I have an extremely large tensor in my disk whose dimension is [3000000, 128, 768], it cannot be loaded entirely into memory at once because the code crashed. Is there a way to load only specific rows based on the provided indices using the current DataLoader? For example, only load [1, 55555, 2673], three rows from that large tensor in the disk to memory? Thanks!
You could use mmap
in torch.load
as described in the docs:
mmap (Optional[ bool]) – Indicates whether the file should be mmaped rather than loading all the storages into memory. Typically, tensor storages in the file will first be moved from disk to CPU memory, after which they are moved to the location that they were tagged with when saving, or specified by
map_location
. This second step is a no-op if the final location is CPU. When themmap
flag is set, instead of copying the tensor storages from disk to CPU memory in the first step,f
is mmaped.
Hello ptrblck,
Thanks for your reply. Actually I tried to directly use mmap as follows:
import torch
import mmap
import numpy as np
tensor_size = 1000
tensor = torch.randn(1000, 128, 768)
print("tensor", tensor[torch.tensor([166, 896, 66, 888, 1])])
torch.save(tensor, '/test.pt')
# Path to the file containing the tensor
file_path = '/test.pt'
# Specify the indices of rows to select
indices = [166, 896, 66, 888, 1]
# Define the tensor shape
num_rows = len(indices)
row_size = 128*768 # Assuming each row has a shape of [128, 768]
# Load specific rows using mmap
selected_rows = []
with open(file_path, 'r+b') as file:
# Memory map the file
mmapped_file = mmap.mmap(file.fileno(), length=0, access=mmap.ACCESS_READ)

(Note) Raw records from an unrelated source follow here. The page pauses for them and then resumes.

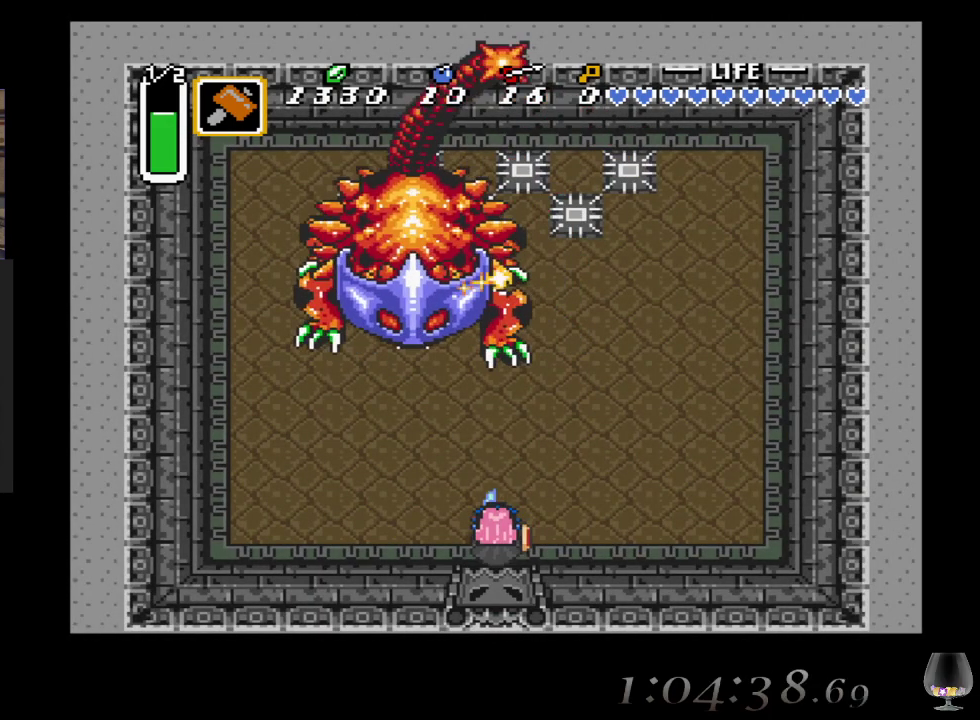
{"buttons": ["CROSS"], "left_stick": "up-left", "events": [[67, "left_stick", "left"], [267, "left_stick", "up-left"]]}
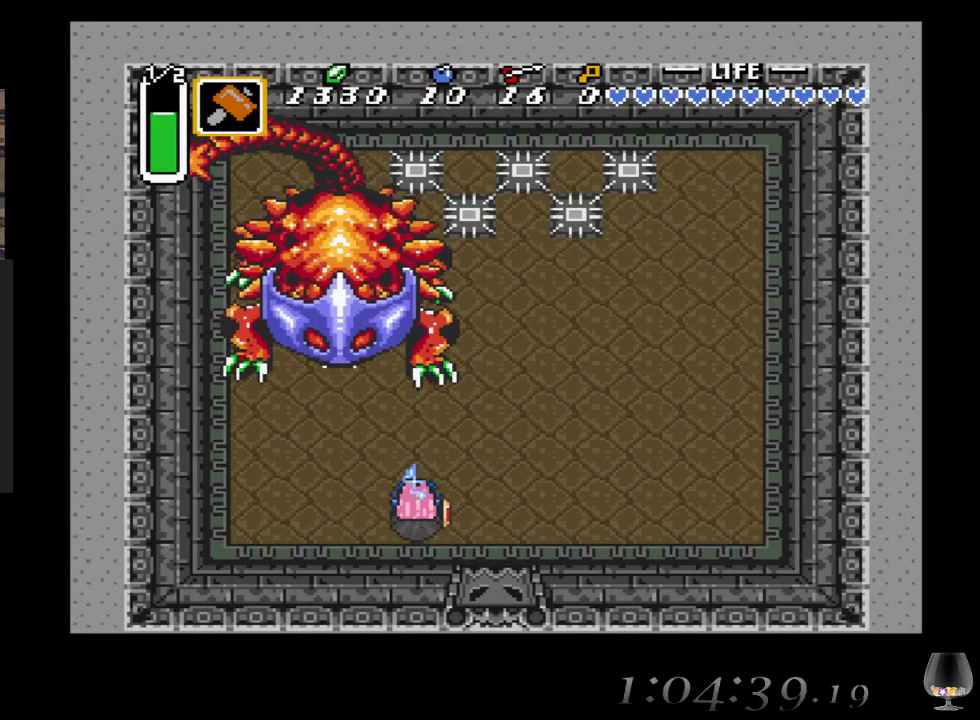
{"buttons": ["CROSS"], "left_stick": "up-left", "events": []}
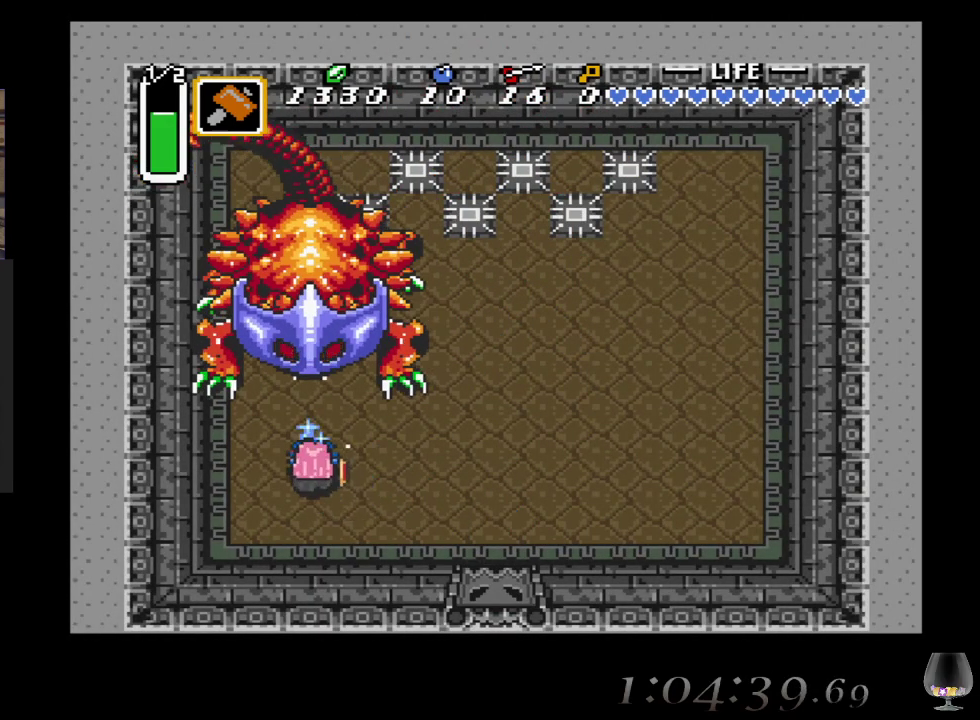
{"buttons": ["CROSS"], "left_stick": "center", "events": [[33, "left_stick", "up"], [350, "SQUARE", "down"], [367, "left_stick", "center"], [500, "SQUARE", "up"]]}
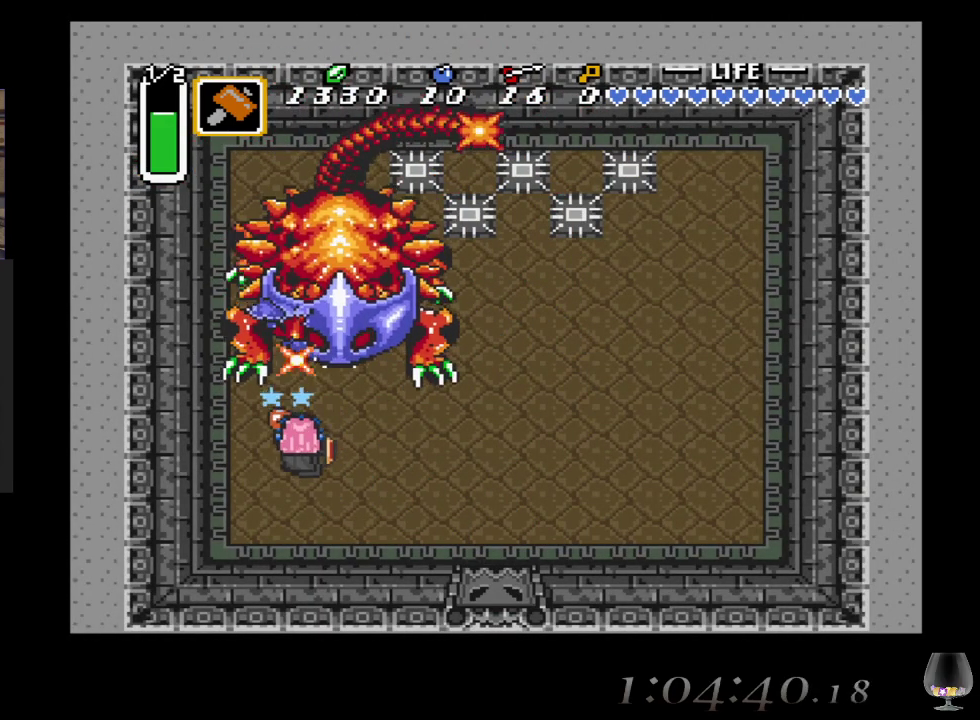
{"buttons": ["CROSS"], "left_stick": "up-right", "events": [[67, "left_stick", "up-right"]]}
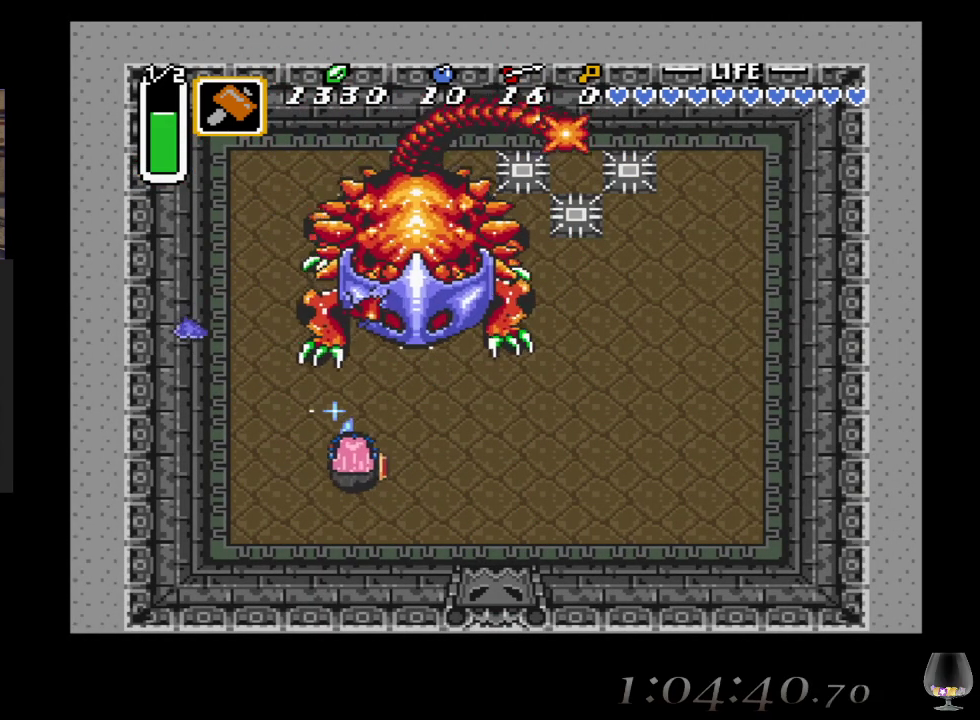
{"buttons": ["CROSS"], "left_stick": "up-right", "events": []}
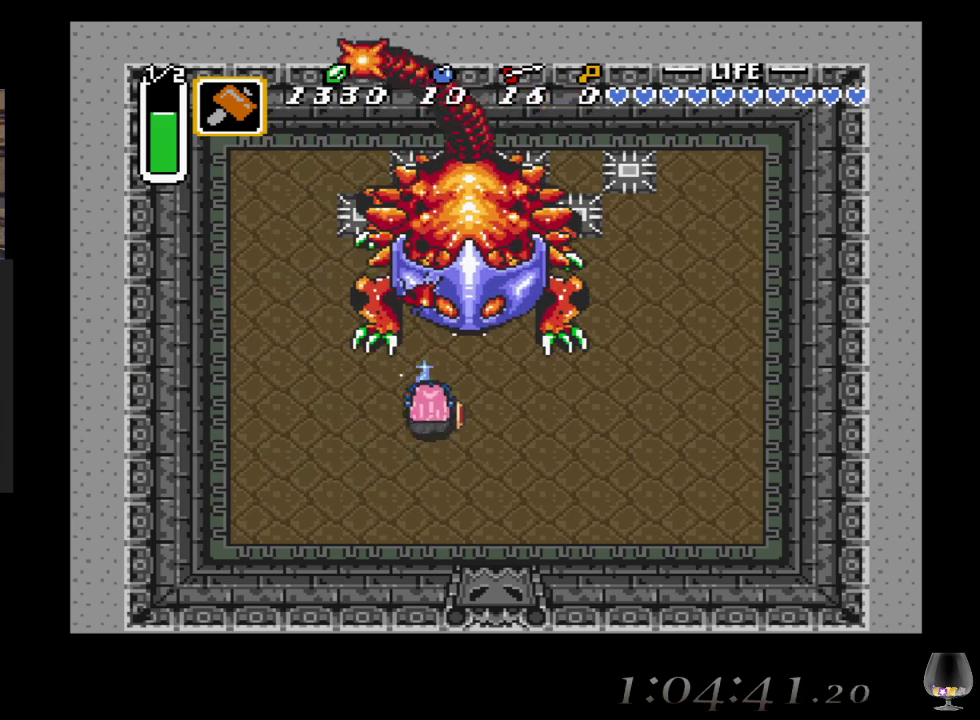
{"buttons": ["CROSS", "SQUARE"], "left_stick": "up-left", "events": [[317, "left_stick", "up"], [433, "SQUARE", "down"], [450, "left_stick", "up-left"]]}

# Calculate the byte size of each row
row_byte_size = row_size * np.dtype(np.float32).itemsize
# Iterate through indices and read specific rows
for idx in indices:
mmapped_file.seek(idx * row_byte_size)
row_data = np.frombuffer(mmapped_file.read(row_byte_size), dtype=np.float32)
row_tensor = torch.tensor(row_data, dtype=torch.float32).view(128, 768)
selected_rows.append(row_tensor)
# Concatenate selected rows into a new tensor
concatenated_tensor = torch.stack(selected_rows, dim=0)
# Confirm the shape of the new tensor
print(concatenated_tensor) # This should result in [5, 128, 768]
However, the two printed results are not same, could I have some further advices for this issue? Thanks again.
I don’t think you can directly use mmap.mmap
on a tensor as the saved file is a archive containing some metadata as well as the actual tensor data, while you are expecting to read the binary data directly from offset 0.